=== Section Start ===
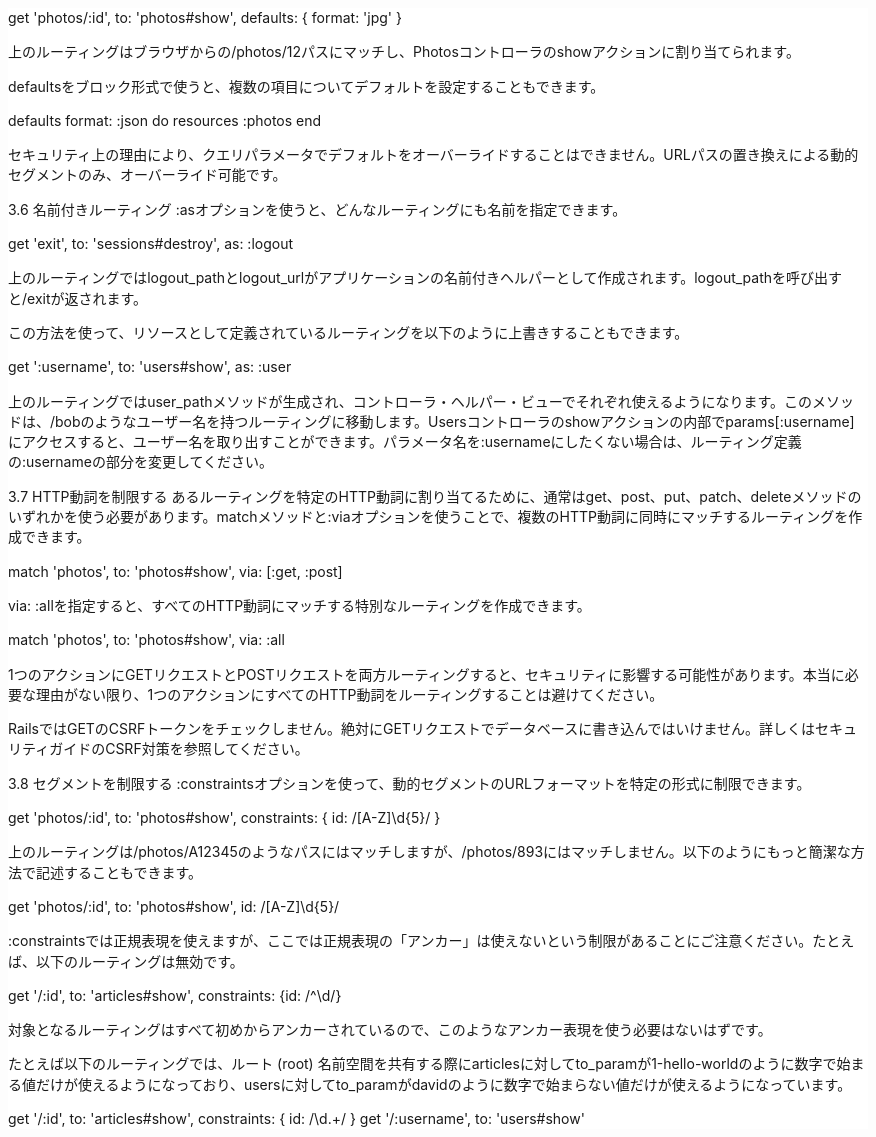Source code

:get 'photos/:id', to: 'photos#show', defaults: { format: 'jpg' }

上のルーティングはブラウザからの/photos/12パスにマッチし、Photosコントローラのshowアクションに割り当てられます。

defaultsをブロック形式で使うと、複数の項目についてデフォルトを設定することもできます。

defaults format: :json do
  resources :photos
end

セキュリティ上の理由により、クエリパラメータでデフォルトをオーバーライドすることはできません。URLパスの置き換えによる動的セグメントのみ、オーバーライド可能です。

3.6 名前付きルーティング
:asオプションを使うと、どんなルーティングにも名前を指定できます。

get 'exit', to: 'sessions#destroy', as: :logout

上のルーティングではlogout_pathとlogout_urlがアプリケーションの名前付きヘルパーとして作成されます。logout_pathを呼び出すと/exitが返されます。

この方法を使って、リソースとして定義されているルーティングを以下のように上書きすることもできます。

get ':username', to: 'users#show', as: :user

上のルーティングではuser_pathメソッドが生成され、コントローラ・ヘルパー・ビューでそれぞれ使えるようになります。このメソッドは、/bobのようなユーザー名を持つルーティングに移動します。Usersコントローラのshowアクションの内部でparams[:username]にアクセスすると、ユーザー名を取り出すことができます。パラメータ名を:usernameにしたくない場合は、ルーティング定義の:usernameの部分を変更してください。

3.7 HTTP動詞を制限する
あるルーティングを特定のHTTP動詞に割り当てるために、通常はget、post、put、patch、deleteメソッドのいずれかを使う必要があります。matchメソッドと:viaオプションを使うことで、複数のHTTP動詞に同時にマッチするルーティングを作成できます。

match 'photos', to: 'photos#show', via: [:get, :post]

via: :allを指定すると、すべてのHTTP動詞にマッチする特別なルーティングを作成できます。

match 'photos', to: 'photos#show', via: :all

1つのアクションにGETリクエストとPOSTリクエストを両方ルーティングすると、セキュリティに影響する可能性があります。本当に必要な理由がない限り、1つのアクションにすべてのHTTP動詞をルーティングすることは避けてください。

RailsではGETのCSRFトークンをチェックしません。絶対にGETリクエストでデータベースに書き込んではいけません。詳しくはセキュリティガイドのCSRF対策を参照してください。

3.8 セグメントを制限する
:constraintsオプションを使って、動的セグメントのURLフォーマットを特定の形式に制限できます。

get 'photos/:id', to: 'photos#show', constraints: { id: /[A-Z]\d{5}/ }

上のルーティングは/photos/A12345のようなパスにはマッチしますが、/photos/893にはマッチしません。以下のようにもっと簡潔な方法で記述することもできます。

get 'photos/:id', to: 'photos#show', id: /[A-Z]\d{5}/

:constraintsでは正規表現を使えますが、ここでは正規表現の「アンカー」は使えないという制限があることにご注意ください。たとえば、以下のルーティングは無効です。

get '/:id', to: 'articles#show', constraints: {id: /^\d/}

対象となるルーティングはすべて初めからアンカーされているので、このようなアンカー表現を使う必要はないはずです。

たとえば以下のルーティングでは、ルート (root) 名前空間を共有する際にarticlesに対してto_paramが1-hello-worldのように数字で始まる値だけが使えるようになっており、usersに対してto_paramがdavidのように数字で始まらない値だけが使えるようになっています。

get '/:id', to: 'articles#show', constraints: { id: /\d.+/ }
get '/:username', to: 'users#show'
=== Section End ===
Read the material above and copy out each line holding "format".

ANSWER SECTION:
:get 'photos/:id', to: 'photos#show', defaults: { format: 'jpg' }
defaults format: :json do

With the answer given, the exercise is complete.